Questions on the material ::
- 1) Summarize the Iris notebook in two sentences.
- 2) List every continuous attribute that the Iris notebook selects.
- 3) Rewrite the part of the Iris notebook that opens with the words "['sepal length', 'sepal" and closes with "to improve readability.", changing "readability" to "clarity".

Iris Data Experiments

This notebook runs the experiments and generates the figures on the Iris data set.

In [1]:
import numpy as np
import pandas as pd
import seaborn as sns
import matplotlib.colors as mcolors
import matplotlib.pyplot as plt
import warnings
import itertools as it

# our code packaged for easy use
import detect_simpsons_paradox as dsp

In [2]:
iris_df = pd.read_csv('../../../data/iris.csv')
iris_df.head()
Out[2]:
sepal length sepal width petal length petal width class
0 5.1 3.5 1.4 0.2 Iris-setosa
1 4.9 3.0 1.4 0.2 Iris-setosa
2 4.7 3.2 1.3 0.2 Iris-setosa
3 4.6 3.1 1.5 0.2 Iris-setosa
4 5.0 3.6 1.4 0.2 Iris-setosa

From examining the above, we know that the class is the group-by variables and the float type variables are the continuous attributes. First we select the columns accordingly and output the names of the selected columns of each type to verify.

In [3]:
groupbyAttrs = iris_df.select_dtypes(include=['object'])
groupbyAttrs_labels = list(groupbyAttrs)
print(groupbyAttrs_labels)
['class']
In [4]:
continuousAttrs = iris_df.select_dtypes(include=['float64'])
continuousAttrs_labels = list(continuousAttrs)
print(continuousAttrs_labels)
['sepal length', 'sepal width', 'petal length', 'petal width']

Results

Now we can run our algorithm and print out the results after a little bit of post-processing to improve readability.

In [5]:
# run detection algorithm
result_df = dsp.detect_simpsons_paradox(iris_df)

# Map attribute index to attribute name
result_df['attr1'] = result_df['attr1'].map(lambda x:continuousAttrs_labels[x])
result_df['attr2'] = result_df['attr2'].map(lambda x:continuousAttrs_labels[x])
# sort for easy reading
result_df = result_df.sort_values(['attr1', 'attr2'], ascending=[1, 1])

Entries shown ::

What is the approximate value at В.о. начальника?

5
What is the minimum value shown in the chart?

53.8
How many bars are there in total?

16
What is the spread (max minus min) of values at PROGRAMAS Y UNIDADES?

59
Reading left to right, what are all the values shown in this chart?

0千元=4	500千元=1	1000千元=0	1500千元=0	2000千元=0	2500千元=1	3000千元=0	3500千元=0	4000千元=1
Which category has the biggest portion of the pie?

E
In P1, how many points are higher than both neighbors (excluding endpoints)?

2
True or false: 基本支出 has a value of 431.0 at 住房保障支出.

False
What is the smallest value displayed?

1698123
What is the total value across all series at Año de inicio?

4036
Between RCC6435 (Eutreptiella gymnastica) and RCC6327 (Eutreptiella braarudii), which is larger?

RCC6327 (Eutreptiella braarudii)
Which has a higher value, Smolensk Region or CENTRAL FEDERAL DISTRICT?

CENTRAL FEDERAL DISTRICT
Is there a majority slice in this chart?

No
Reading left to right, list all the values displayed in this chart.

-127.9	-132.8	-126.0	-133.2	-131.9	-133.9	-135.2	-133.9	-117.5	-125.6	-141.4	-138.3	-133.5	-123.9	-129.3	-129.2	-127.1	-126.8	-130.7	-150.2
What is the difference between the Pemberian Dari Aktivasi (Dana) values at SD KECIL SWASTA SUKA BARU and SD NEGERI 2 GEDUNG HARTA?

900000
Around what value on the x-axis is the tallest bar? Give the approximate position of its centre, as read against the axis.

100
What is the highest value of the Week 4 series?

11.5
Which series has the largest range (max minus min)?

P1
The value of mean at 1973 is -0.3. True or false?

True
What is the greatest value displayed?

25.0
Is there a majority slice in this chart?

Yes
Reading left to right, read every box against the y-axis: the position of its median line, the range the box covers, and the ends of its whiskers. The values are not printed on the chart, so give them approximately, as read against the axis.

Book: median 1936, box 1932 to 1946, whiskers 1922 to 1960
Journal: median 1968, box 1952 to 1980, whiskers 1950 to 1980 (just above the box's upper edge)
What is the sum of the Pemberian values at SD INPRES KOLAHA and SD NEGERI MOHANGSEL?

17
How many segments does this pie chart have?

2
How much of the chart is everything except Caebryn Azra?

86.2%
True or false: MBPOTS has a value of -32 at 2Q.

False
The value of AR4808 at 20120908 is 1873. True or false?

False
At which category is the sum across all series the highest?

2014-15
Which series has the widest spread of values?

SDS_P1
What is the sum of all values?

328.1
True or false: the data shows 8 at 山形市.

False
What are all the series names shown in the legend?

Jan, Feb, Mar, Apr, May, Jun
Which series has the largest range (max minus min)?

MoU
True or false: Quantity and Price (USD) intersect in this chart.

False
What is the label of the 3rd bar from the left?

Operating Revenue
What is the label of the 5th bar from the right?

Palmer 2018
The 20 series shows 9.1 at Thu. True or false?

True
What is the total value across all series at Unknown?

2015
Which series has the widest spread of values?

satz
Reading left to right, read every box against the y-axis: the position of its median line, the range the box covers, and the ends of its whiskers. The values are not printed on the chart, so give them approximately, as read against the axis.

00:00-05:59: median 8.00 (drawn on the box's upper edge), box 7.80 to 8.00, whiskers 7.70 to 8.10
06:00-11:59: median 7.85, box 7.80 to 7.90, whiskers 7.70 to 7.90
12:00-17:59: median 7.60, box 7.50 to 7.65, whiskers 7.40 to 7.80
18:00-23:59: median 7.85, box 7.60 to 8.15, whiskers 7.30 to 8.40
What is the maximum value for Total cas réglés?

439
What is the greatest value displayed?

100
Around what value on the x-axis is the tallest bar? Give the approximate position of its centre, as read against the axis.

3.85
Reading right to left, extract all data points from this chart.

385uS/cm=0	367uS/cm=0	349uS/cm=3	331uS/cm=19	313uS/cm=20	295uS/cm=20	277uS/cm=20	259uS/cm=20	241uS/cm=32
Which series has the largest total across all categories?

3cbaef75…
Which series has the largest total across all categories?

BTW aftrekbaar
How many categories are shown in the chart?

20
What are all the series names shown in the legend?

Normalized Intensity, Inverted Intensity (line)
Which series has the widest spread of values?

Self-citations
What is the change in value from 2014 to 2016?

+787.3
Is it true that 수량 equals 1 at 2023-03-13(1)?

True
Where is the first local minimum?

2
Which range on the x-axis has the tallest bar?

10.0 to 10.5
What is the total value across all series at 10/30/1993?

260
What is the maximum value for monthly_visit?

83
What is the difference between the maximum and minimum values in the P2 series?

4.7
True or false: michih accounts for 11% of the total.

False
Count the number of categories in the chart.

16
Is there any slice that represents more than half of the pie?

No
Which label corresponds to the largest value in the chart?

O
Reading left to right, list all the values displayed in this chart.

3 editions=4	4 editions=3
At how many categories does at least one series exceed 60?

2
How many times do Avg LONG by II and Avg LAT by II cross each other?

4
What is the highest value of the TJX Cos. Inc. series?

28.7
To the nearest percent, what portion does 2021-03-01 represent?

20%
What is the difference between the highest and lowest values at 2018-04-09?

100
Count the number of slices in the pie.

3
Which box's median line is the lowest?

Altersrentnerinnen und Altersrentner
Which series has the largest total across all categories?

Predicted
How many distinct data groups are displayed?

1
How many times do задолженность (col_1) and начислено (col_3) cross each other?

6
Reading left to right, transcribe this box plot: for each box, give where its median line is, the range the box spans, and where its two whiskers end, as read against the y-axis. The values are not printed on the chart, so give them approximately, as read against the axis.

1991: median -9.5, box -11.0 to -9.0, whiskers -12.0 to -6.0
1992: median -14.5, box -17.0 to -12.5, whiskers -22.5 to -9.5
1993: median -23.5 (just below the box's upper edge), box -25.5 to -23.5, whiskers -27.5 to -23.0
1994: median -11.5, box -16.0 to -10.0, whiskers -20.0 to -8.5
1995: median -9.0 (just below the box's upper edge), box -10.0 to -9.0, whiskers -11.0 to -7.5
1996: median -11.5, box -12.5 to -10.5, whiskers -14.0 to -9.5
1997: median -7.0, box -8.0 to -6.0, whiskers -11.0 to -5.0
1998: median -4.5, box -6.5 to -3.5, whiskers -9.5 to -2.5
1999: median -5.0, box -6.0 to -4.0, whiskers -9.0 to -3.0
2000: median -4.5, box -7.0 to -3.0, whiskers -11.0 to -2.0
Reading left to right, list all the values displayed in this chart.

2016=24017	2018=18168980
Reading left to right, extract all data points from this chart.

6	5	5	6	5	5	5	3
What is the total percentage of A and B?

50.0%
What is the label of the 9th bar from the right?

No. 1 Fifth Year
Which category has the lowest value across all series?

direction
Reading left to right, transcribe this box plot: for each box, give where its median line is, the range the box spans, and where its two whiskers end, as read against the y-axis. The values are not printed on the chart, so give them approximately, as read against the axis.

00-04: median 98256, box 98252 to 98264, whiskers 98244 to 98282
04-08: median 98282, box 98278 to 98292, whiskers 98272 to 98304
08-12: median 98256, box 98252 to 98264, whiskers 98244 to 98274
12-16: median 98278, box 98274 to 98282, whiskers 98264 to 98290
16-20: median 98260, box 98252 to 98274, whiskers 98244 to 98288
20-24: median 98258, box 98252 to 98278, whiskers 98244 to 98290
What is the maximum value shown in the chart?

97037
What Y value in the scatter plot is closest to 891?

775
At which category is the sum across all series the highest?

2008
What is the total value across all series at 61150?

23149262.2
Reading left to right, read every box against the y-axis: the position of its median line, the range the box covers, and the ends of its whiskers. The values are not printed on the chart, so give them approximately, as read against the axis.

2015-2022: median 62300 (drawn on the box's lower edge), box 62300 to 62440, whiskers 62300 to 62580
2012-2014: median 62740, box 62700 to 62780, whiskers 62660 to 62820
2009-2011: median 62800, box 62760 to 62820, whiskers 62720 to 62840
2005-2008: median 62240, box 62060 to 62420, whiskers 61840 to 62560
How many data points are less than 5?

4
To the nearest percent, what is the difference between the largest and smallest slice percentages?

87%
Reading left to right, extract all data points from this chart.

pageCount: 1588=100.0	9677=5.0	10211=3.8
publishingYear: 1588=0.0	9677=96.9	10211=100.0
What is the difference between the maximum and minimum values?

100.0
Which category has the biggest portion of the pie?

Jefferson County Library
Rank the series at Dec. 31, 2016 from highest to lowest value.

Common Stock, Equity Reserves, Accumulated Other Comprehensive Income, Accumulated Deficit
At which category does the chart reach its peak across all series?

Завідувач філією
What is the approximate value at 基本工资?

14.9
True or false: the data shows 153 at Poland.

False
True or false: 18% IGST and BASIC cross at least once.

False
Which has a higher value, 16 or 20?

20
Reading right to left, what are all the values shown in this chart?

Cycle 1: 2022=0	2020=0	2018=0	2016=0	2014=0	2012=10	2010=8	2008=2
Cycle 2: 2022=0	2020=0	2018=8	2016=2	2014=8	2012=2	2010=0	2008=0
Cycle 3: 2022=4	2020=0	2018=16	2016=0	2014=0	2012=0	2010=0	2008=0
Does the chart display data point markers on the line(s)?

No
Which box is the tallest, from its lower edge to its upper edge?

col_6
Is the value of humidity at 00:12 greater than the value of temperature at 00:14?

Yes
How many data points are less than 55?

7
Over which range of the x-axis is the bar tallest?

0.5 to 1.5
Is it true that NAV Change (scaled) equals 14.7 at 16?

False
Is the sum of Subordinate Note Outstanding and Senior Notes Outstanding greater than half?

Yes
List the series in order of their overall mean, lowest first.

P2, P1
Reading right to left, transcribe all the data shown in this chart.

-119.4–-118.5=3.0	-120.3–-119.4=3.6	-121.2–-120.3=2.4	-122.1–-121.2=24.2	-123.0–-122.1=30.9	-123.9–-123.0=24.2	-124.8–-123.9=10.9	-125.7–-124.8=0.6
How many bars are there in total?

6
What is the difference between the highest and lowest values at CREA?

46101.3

Solutions to the exercise ::
- 1) The notebook runs experiments and generates figures on the Iris data set, which it loads from a CSV file with pandas. It selects the class column as the group-by variable and the float columns as the continuous attributes, then runs its detection algorithm and post-processes the results for readability.

- 2) sepal length, sepal width, petal length, petal width

- 3)
['sepal length', 'sepal width', 'petal length', 'petal width']

Results

Now we can run our algorithm and print out the results after a little bit of post-processing to improve clarity.